Your task.
Look through the records below for the line with "1 dot </td>" and the line with "2 dot </td>", then return those lines and all lines between, exactly.

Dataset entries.
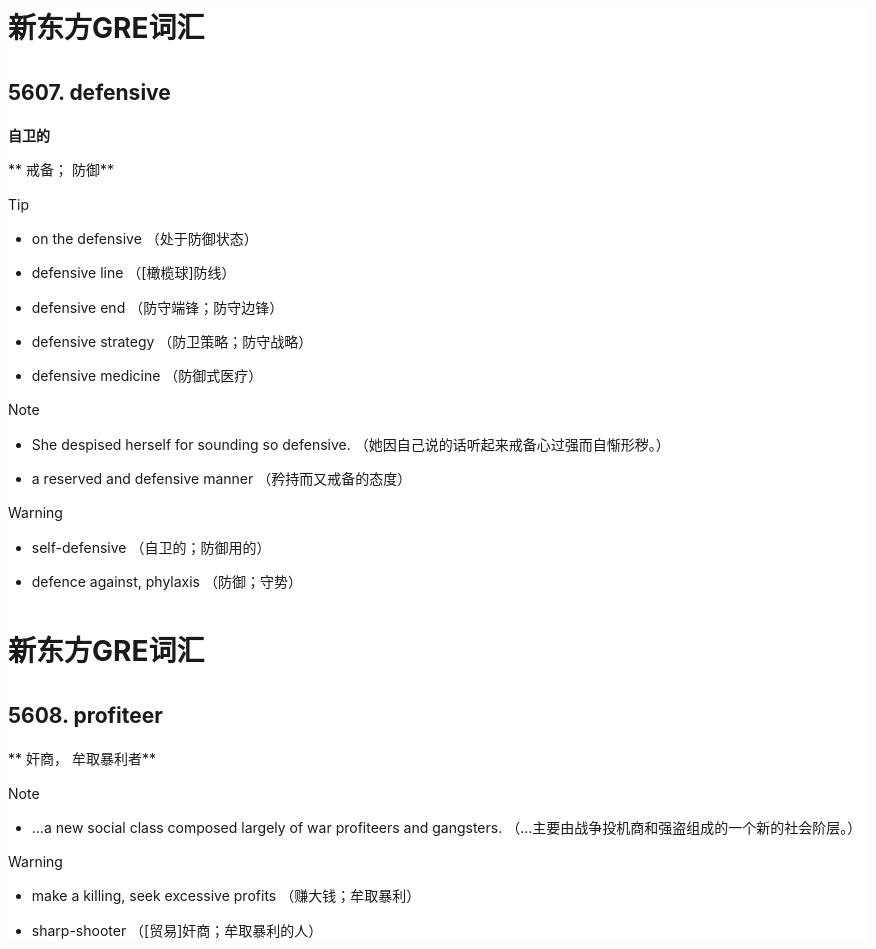 # 新东方GRE词汇

## 5607. defensive

**自卫的**

** 戒备； 防御**

> [!TIP]
>
> - on the defensive （处于防御状态）
>
> - defensive line （[橄榄球]防线）
>
> - defensive end （防守端锋；防守边锋）
>
> - defensive strategy （防卫策略；防守战略）
>
> - defensive medicine （防御式医疗）
>

> [!NOTE]
>
> - She despised herself for sounding so defensive. （她因自己说的话听起来戒备心过强而自惭形秽。）
>
> - a reserved and defensive manner （矜持而又戒备的态度）
>

> [!WARNING]
>
> - self-defensive （自卫的；防御用的）
>
> - defence against, phylaxis （防御；守势）
>

# 新东方GRE词汇

## 5608. profiteer

** 奸商， 牟取暴利者**

> [!NOTE]
>
> - ...a new social class composed largely of war profiteers and gangsters. （...主要由战争投机商和强盗组成的一个新的社会阶层。）
>

> [!WARNING]
>
> - make a killing, seek excessive profits （赚大钱；牟取暴利）
>
> - sharp-shooter （[贸易]奸商；牟取暴利的人）
>
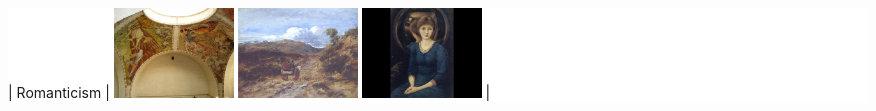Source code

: | Romanticism | <img src="DemoImages/Ro_demo_1.jpg" width="120" height="90"> <img src="DemoImages/Ro_demo_2.jpg" width="120" height="90"> <img src="DemoImages/Ro_demo_3.jpg" width="120" height="90"> |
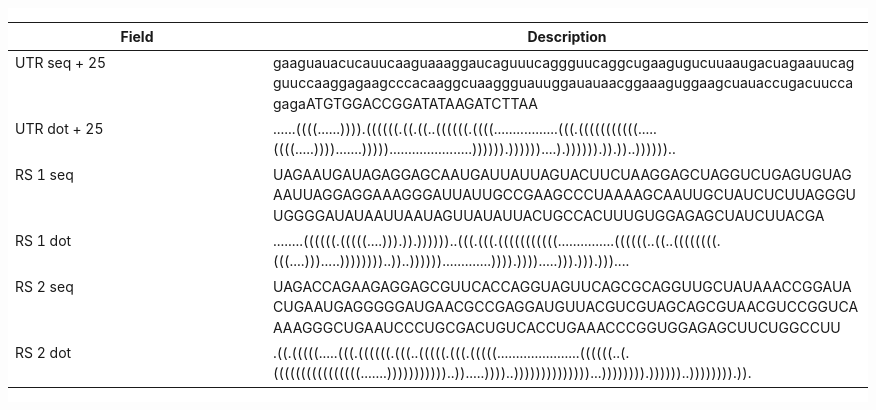 
<div style="overflow-x:auto;">

<table>
<colgroup>
<col width="30%" />
<col width="70%" />
</colgroup>
<thead>
<tr class="header">
<th>Field</th>
<th>Description</th>
</tr>
</thead>
<tbody>
<tr>
<td markdown="span">UTR seq + 25 </td>
<td markdown="span"> gaaguauacucauucaaguaaaggaucaguuucaggguucaggcugaagugucuuaaugacuagaauucagguuccaaggagaagcccacaaggcuaaggguauuggauauaacggaaaguggaagcuauaccugacuuccagagaATGTGGACCGGATATAAGATCTTAA </td>
</tr>
<tr>
<td markdown="span">UTR dot + 25  </td>
<td markdown="span"> ......((((......)))).((((((.((.((..((((((.((((.................(((.(((((((((((.....((((.....)))).......)))))......................)))))).))))))....).)))))).)).))..))))))..
</td>
</tr>


<tr>
<td markdown="span">RS 1 seq </td>
<td markdown="span"> UAGAAUGAUAGAGGAGCAAUGAUUAUUAGUACUUCUAAGGAGCUAGGUCUGAGUGUAGAAUUAGGAGGAAAGGGAUUAUUGCCGAAGCCCUAAAAGCAAUUGCUAUCUCUUAGGGUUGGGGAUAUAAUUAAUAGUUAUAUUACUGCCACUUUGUGGAGAGCUAUCUUACGA
</td>
</tr>


<tr>
<td markdown="span">RS 1 dot </td>
<td markdown="span"> ........((((((.(((((....))).)).))))))..(((.(((.(((((((((((...............((((((..((..((((((((.(((....))).....))))))))..))..)))))).............)))).)))).....))).))).)))....
</td>
</tr>


<tr>
<td markdown="span">RS 2 seq </td>
<td markdown="span"> UAGACCAGAAGAGGAGCGUUCACCAGGUAGUUCAGCGCAGGUUGCUAUAAACCGGAUACUGAAUGAGGGGGAUGAACGCCGAGGAUGUUACGUCGUAGCAGCGUAACGUCCGGUCAAAAGGGCUGAAUCCCUGCGACUGUCACCUGAAACCCGGUGGAGAGCUUCUGGCCUU
</td>
</tr>


<tr>
<td markdown="span">RS 2 dot </td>
<td markdown="span"> .((.(((((.....(((.((((((.(((..(((((.(((.(((((......................((((((..(.((((((((((((((((.......)))))))))))..)).....))))..))))))))))))))...)))))))).))))))..)))))))).)).
</td>
</tr>

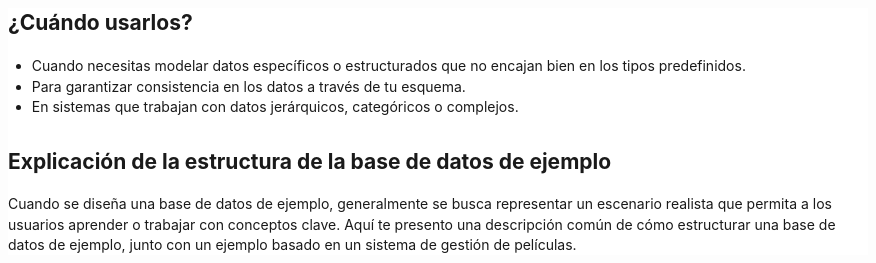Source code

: ## **¿Cuándo usarlos?**
- Cuando necesitas modelar datos específicos o estructurados que no encajan bien en los tipos predefinidos.
- Para garantizar consistencia en los datos a través de tu esquema.
- En sistemas que trabajan con datos jerárquicos, categóricos o complejos.

## Explicación de la estructura de la base de datos de ejemplo

Cuando se diseña una base de datos de ejemplo, generalmente se busca representar un escenario realista que permita a los usuarios aprender o trabajar con conceptos clave. Aquí te presento una descripción común de cómo estructurar una base de datos de ejemplo, junto con un ejemplo basado en un sistema de gestión de películas.

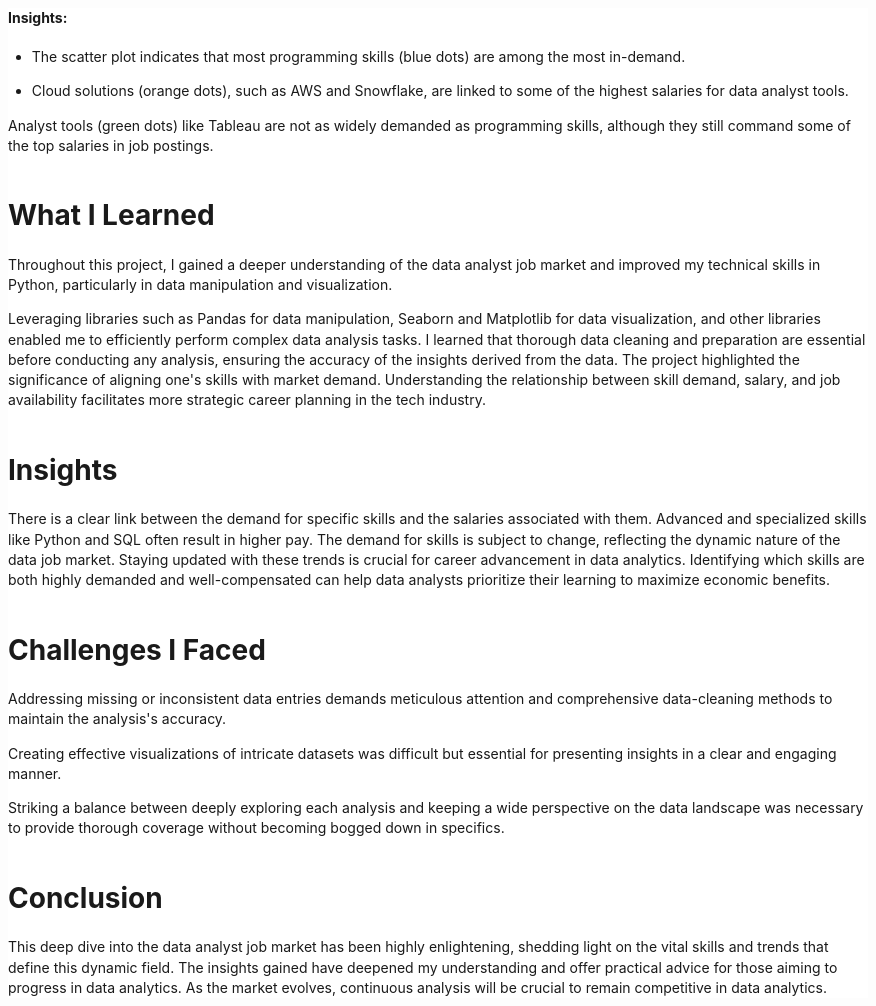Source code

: #### Insights:

- The scatter plot indicates that most programming skills (blue dots) are among the most in-demand.

- Cloud solutions (orange dots), such as AWS and Snowflake, are linked to some of the highest salaries for data analyst tools.

Analyst tools (green dots) like Tableau are not as widely demanded as programming skills, although they still command some of the top salaries in job postings.

# What I Learned

Throughout this project, I gained a deeper understanding of the data analyst job market and improved my technical skills in Python, particularly in data manipulation and visualization.

Leveraging libraries such as Pandas for data manipulation, Seaborn and Matplotlib for data visualization, and other libraries enabled me to efficiently perform complex data analysis tasks. I learned that thorough data cleaning and preparation are essential before conducting any analysis, ensuring the accuracy of the insights derived from the data. The project highlighted the significance of aligning one's skills with market demand. Understanding the relationship between skill demand, salary, and job availability facilitates more strategic career planning in the tech industry.

# Insights

There is a clear link between the demand for specific skills and the salaries associated with them. Advanced and specialized skills like Python and SQL  often result in higher pay.
The demand for skills is subject to change, reflecting the dynamic nature of the data job market. Staying updated with these trends is crucial for career advancement in data analytics.
Identifying which skills are both highly demanded and well-compensated can help data analysts prioritize their learning to maximize economic benefits.

# Challenges I Faced

Addressing missing or inconsistent data entries demands meticulous attention and comprehensive data-cleaning methods to maintain the analysis's accuracy.

Creating effective visualizations of intricate datasets was difficult but essential for presenting insights in a clear and engaging manner.

Striking a balance between deeply exploring each analysis and keeping a wide perspective on the data landscape was necessary to provide thorough coverage without becoming bogged down in specifics.


# Conclusion
This deep dive into the data analyst job market has been highly enlightening, shedding light on the vital skills and trends that define this dynamic field. The insights gained have deepened my understanding and offer practical advice for those aiming to progress in data analytics. As the market evolves, continuous analysis will be crucial to remain competitive in data analytics.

Solution below.
<td markdown="span">RS 1 dot </td>
<td markdown="span"> ........((((((.(((((....))).)).))))))..(((.(((.(((((((((((...............((((((..((..((((((((.(((....))).....))))))))..))..)))))).............)))).)))).....))).))).)))....
</td>
</tr>


<tr>
<td markdown="span">RS 2 seq </td>
<td markdown="span"> UAGACCAGAAGAGGAGCGUUCACCAGGUAGUUCAGCGCAGGUUGCUAUAAACCGGAUACUGAAUGAGGGGGAUGAACGCCGAGGAUGUUACGUCGUAGCAGCGUAACGUCCGGUCAAAAGGGCUGAAUCCCUGCGACUGUCACCUGAAACCCGGUGGAGAGCUUCUGGCCUU
</td>
</tr>


<tr>
<td markdown="span">RS 2 dot </td>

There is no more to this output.